The PaLM SayCan approach that the Google Research team proposes in the paper leverages the knowledge within the LLM for physically-grounded tasks. The ‘Say’ aspect determines useful action with respect to a high-level goal, while the ‘Can’ function provides for affordance that enables  real-world grounding to determine which actions are possible to execute in a given environment in the real-world scenario.

The PaLM SayCan approach is significant in many ways. It makes it easier for people to communicate with robots by way of text or speech. It enables robots to improve their overall performance and execute complex tasks based on the knowledge encoded with the LLM. It also enables robots to understand how people communicate, thereby facilitating a more natural interaction between humans and robots. PaLM SayCan can help robotic systems to process complex and open-ended prompts and respond reasonably and sensibly.

Reasoning through chain of thought-prompting

PaLM SayCan makes use of the chain of thought prompting for reasoning. Chain of thought prompting is a way of improving the reasoning abilities of language models. This method enables language models to break down a bigger problem into a number of intermediate steps that are solved individually. The chain of thought prompting enables LLM like PaLM to solve complex reasoning problems that cannot generally be solved with standard prompting.

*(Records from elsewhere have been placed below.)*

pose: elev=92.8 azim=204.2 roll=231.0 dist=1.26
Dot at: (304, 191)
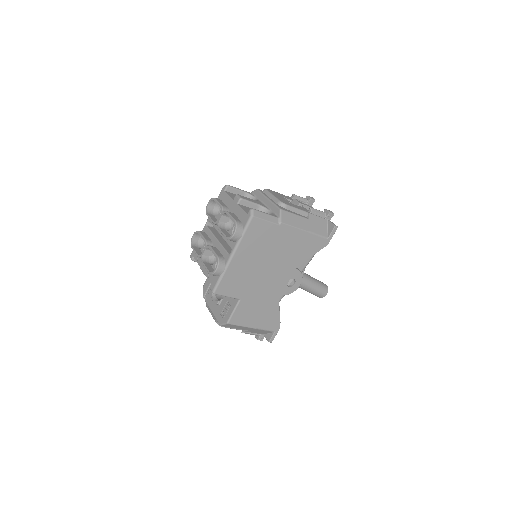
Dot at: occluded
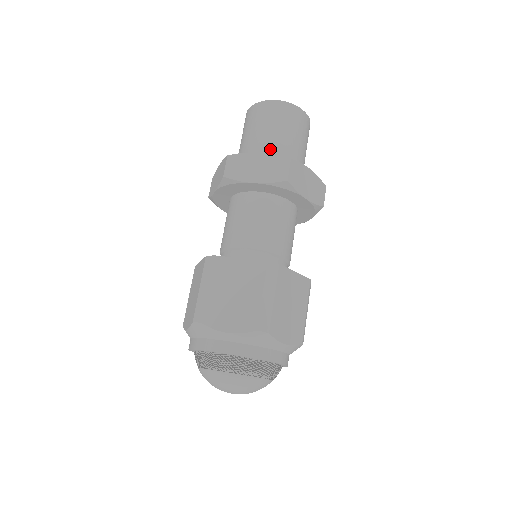
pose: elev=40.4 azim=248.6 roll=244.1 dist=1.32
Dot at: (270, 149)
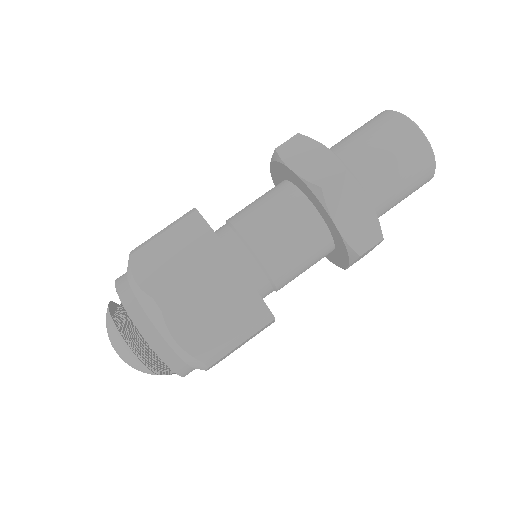
Dot at: (377, 194)
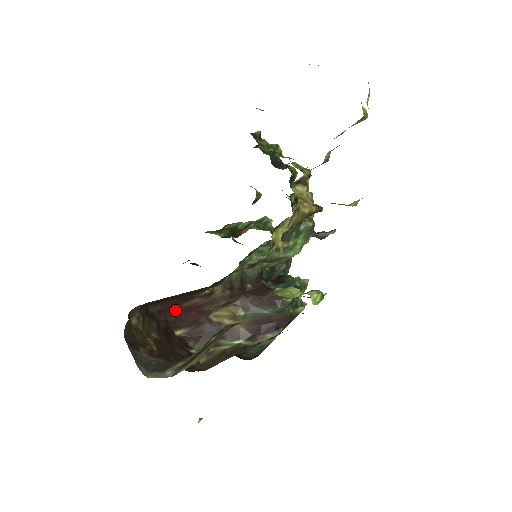
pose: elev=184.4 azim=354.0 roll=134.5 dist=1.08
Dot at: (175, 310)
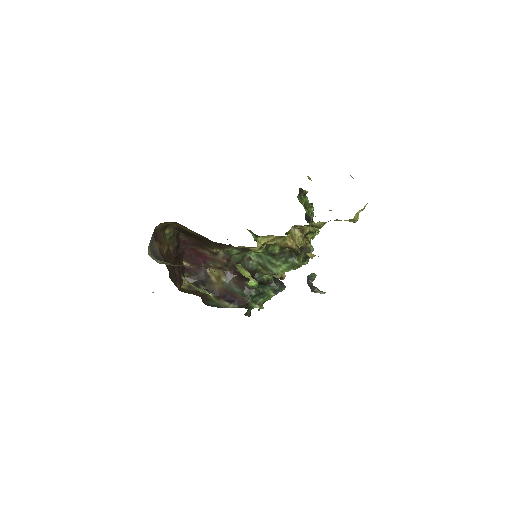
Dot at: (193, 249)
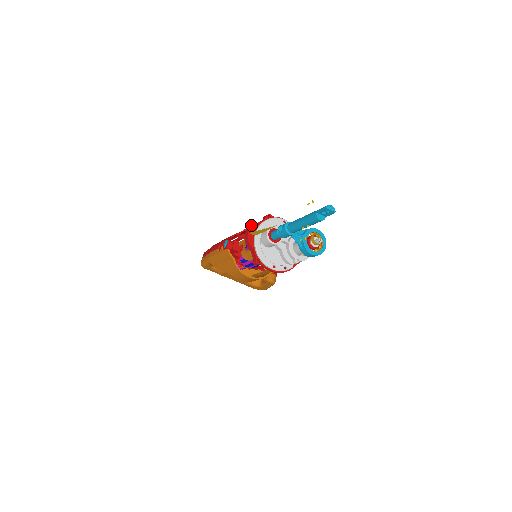
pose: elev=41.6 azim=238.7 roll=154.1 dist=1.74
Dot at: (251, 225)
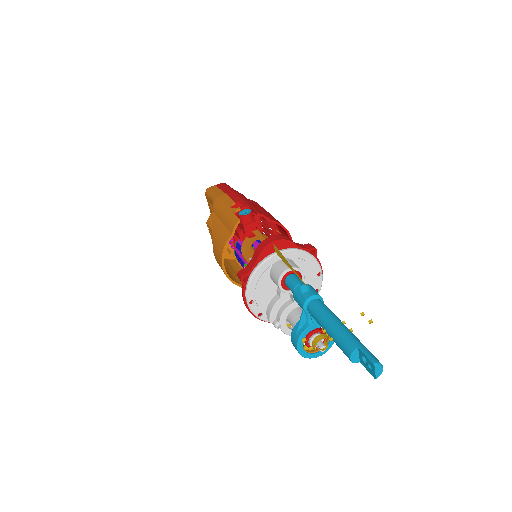
Dot at: (286, 237)
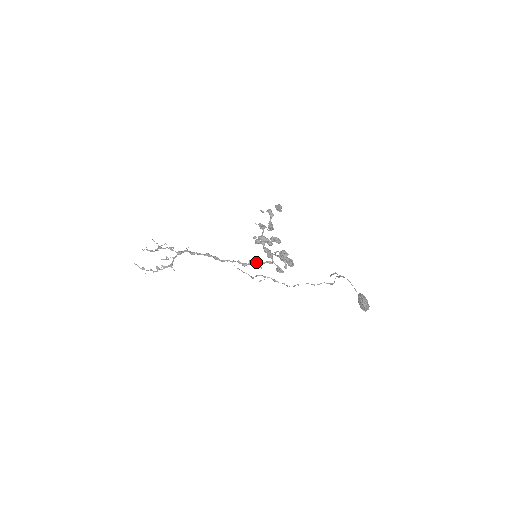
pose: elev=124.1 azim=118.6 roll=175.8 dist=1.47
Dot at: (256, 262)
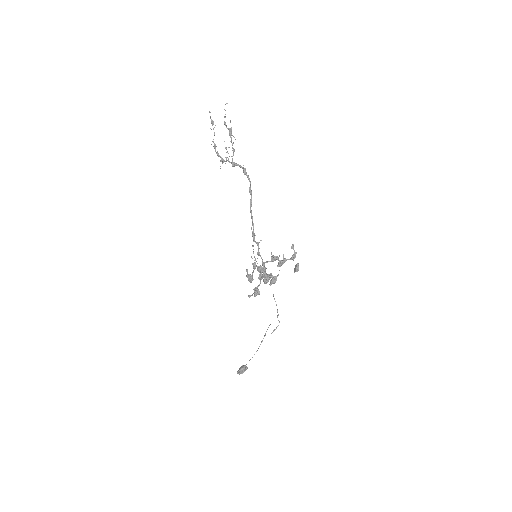
Dot at: occluded
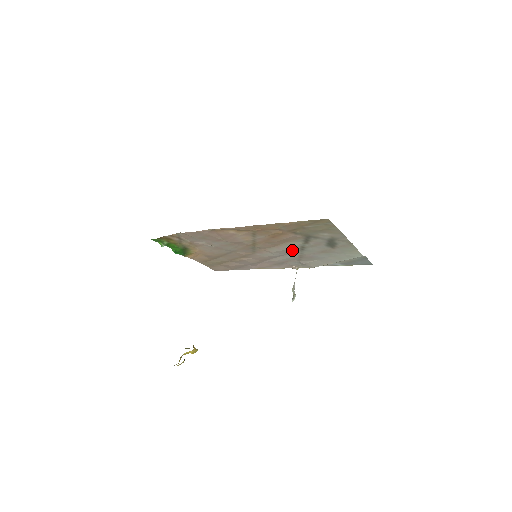
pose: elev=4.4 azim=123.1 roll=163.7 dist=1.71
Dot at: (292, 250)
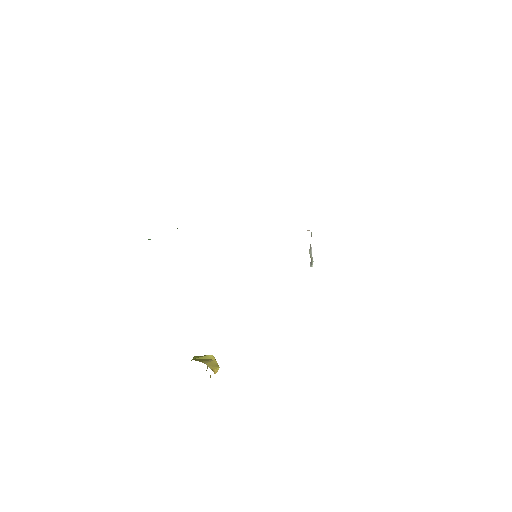
Dot at: occluded
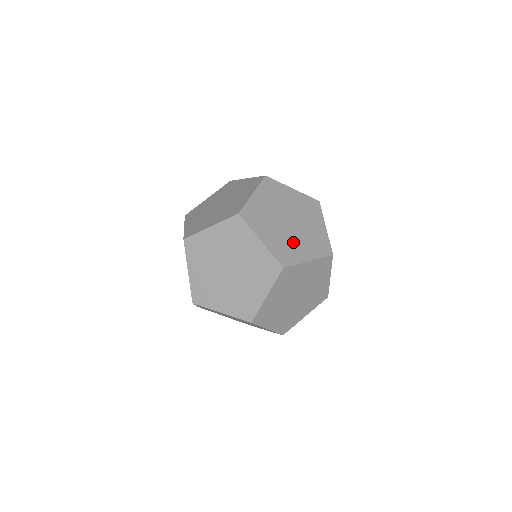
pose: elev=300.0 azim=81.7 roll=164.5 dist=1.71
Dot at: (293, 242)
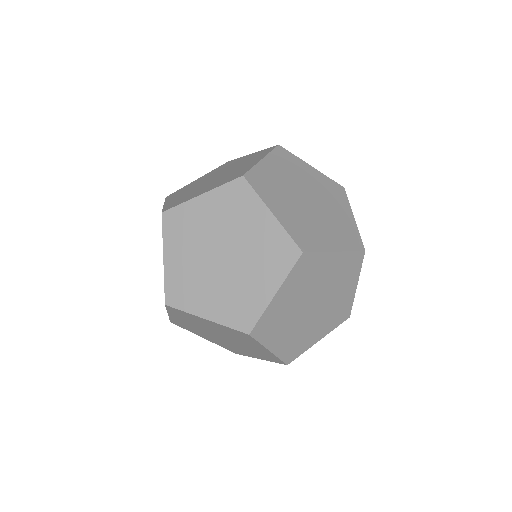
Dot at: (314, 225)
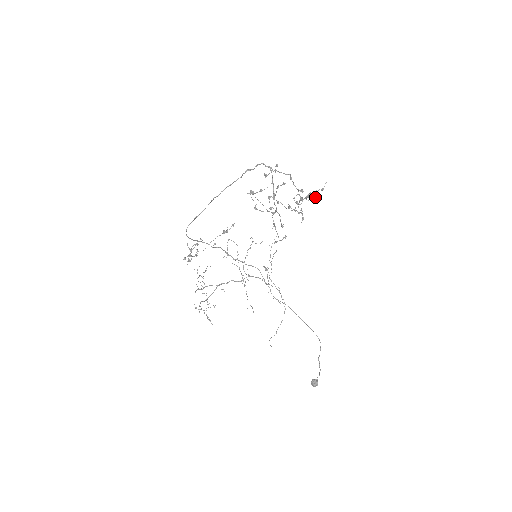
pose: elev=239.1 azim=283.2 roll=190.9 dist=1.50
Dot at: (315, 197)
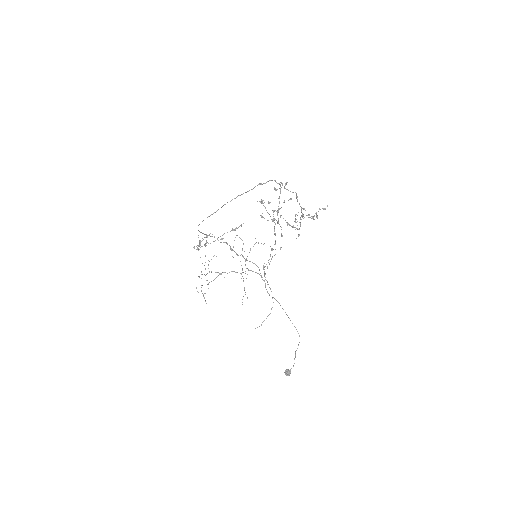
Dot at: (316, 215)
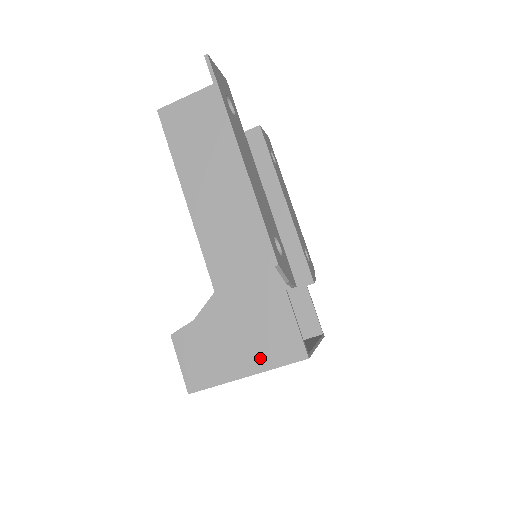
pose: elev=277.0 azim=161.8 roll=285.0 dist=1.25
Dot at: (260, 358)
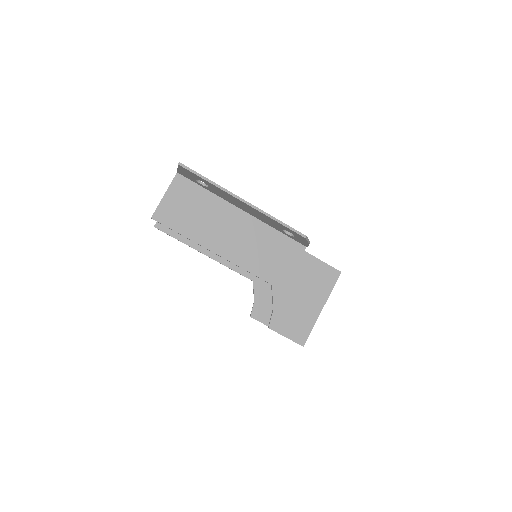
Dot at: (321, 294)
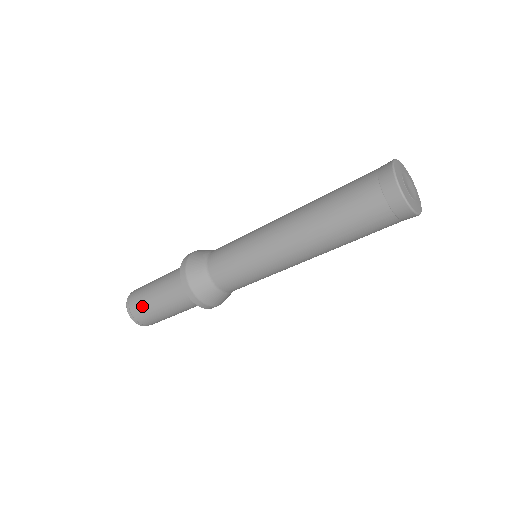
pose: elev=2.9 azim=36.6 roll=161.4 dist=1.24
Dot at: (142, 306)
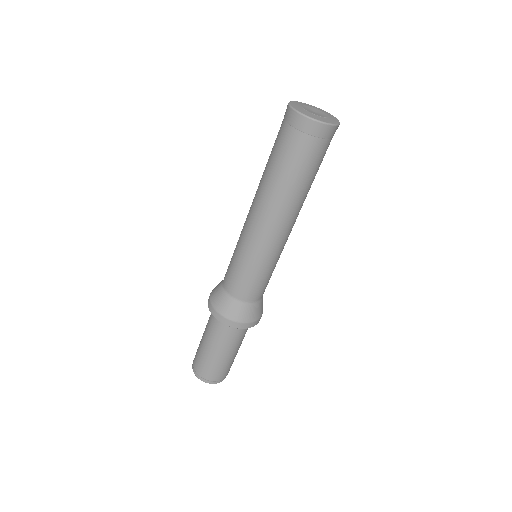
Dot at: (198, 355)
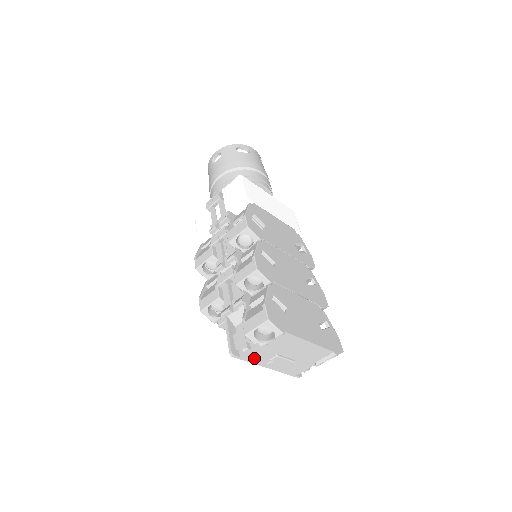
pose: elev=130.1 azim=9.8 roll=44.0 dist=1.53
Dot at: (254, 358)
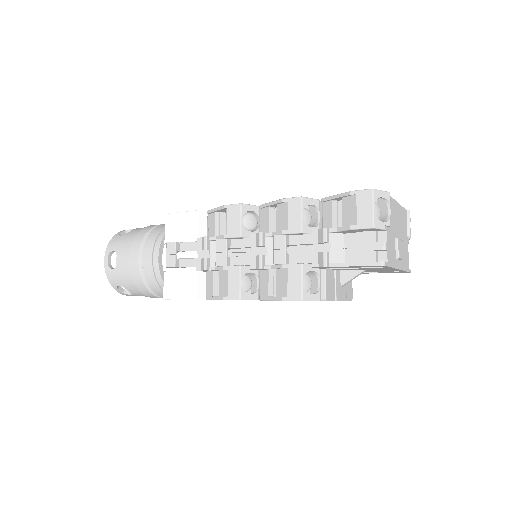
Dot at: (391, 257)
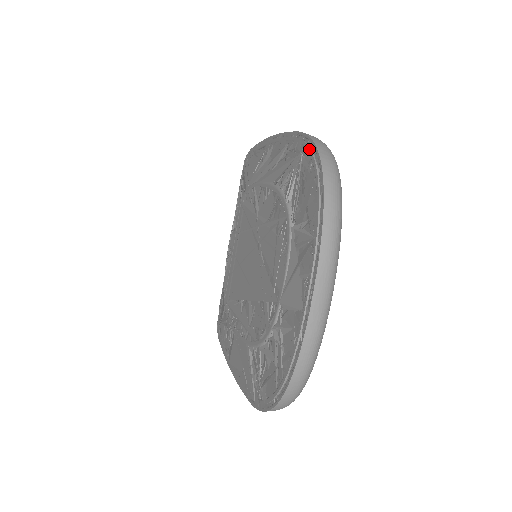
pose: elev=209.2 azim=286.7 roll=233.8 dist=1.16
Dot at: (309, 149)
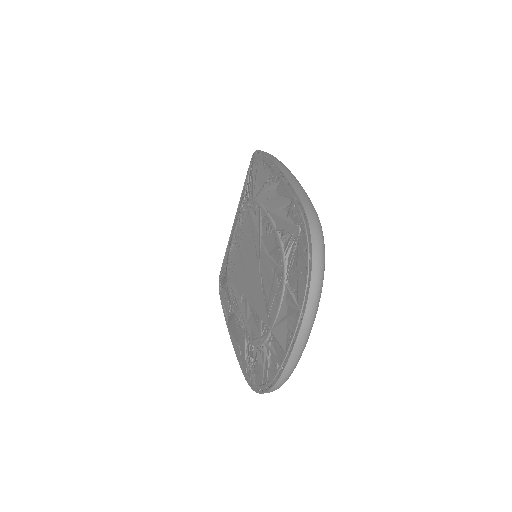
Dot at: (306, 233)
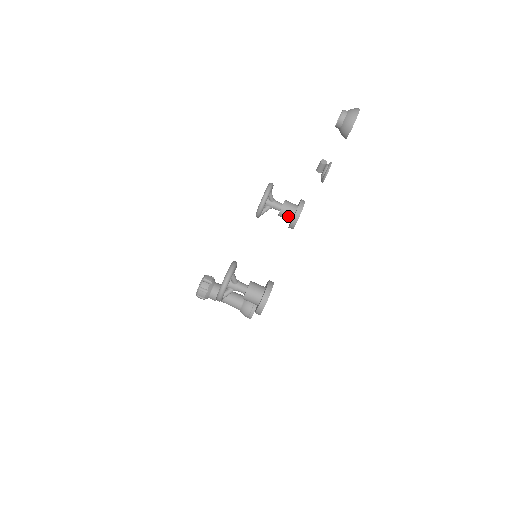
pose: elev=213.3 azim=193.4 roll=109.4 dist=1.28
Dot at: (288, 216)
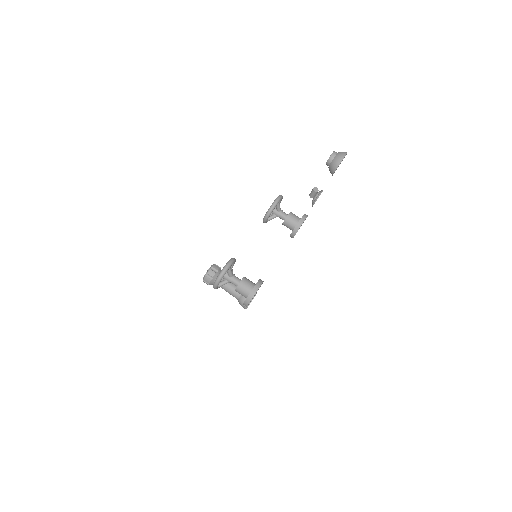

Thus, if the user prompts PaLM SayCan with “bring me rice chips from the drawer”, the robot will use chain of thought prompting to break down the task into a number of steps as shown below and then accomplish them one by one. 

Several instances of how a robot uses the chain of thought reasoning is shown below.

The Test

The Google Research team placed several robots in a kitchen environment and evaluated them on as many as 101 instructions. These instructions were ambiguous and complex in terms of language. The objective was to assess whether the robots could choose the right skills for the instructions and how successfully they could execute them. 

The test showed that using PaLM with affordance grounding, i.e. PaLM SayCan, improves the robot’s performance.  The robotic system was able to choose the correct sequence of skills 84% of the time and execute them successfully 74% of the time compared to FLAN SayCan (a smaller language model with affordance) that was able to plan accurately and execute successfully 70% and 61% of the time, respectively. The biggest improvement was observed with respect to planning long horizon tasks that involved eight or more steps. In such cases, a 26% improvement was observed using PaLM SayCan.

Scope for  the future 

The test results are particularly intriguing as it demonstrates for the very first time that improving a language model could lead to improvement in robotic systems as well, thereby opening possibilities of a similar level of advancement in the field of robotics as has been the case with language models.  

This opens up multiple avenues for the future on how the information gained through grounding the LLM via real-world robotic experience can be leveraged to improve the language model itself. Whether natural language is the right ontology to use to program robots, combining robotic learning with advanced language models and using language models as a pre-training mechanism for policies are some of the avenues for research. Interestingly, Google has provided an open-source robot simulation set-up that could serve as a valuable resource for future research work.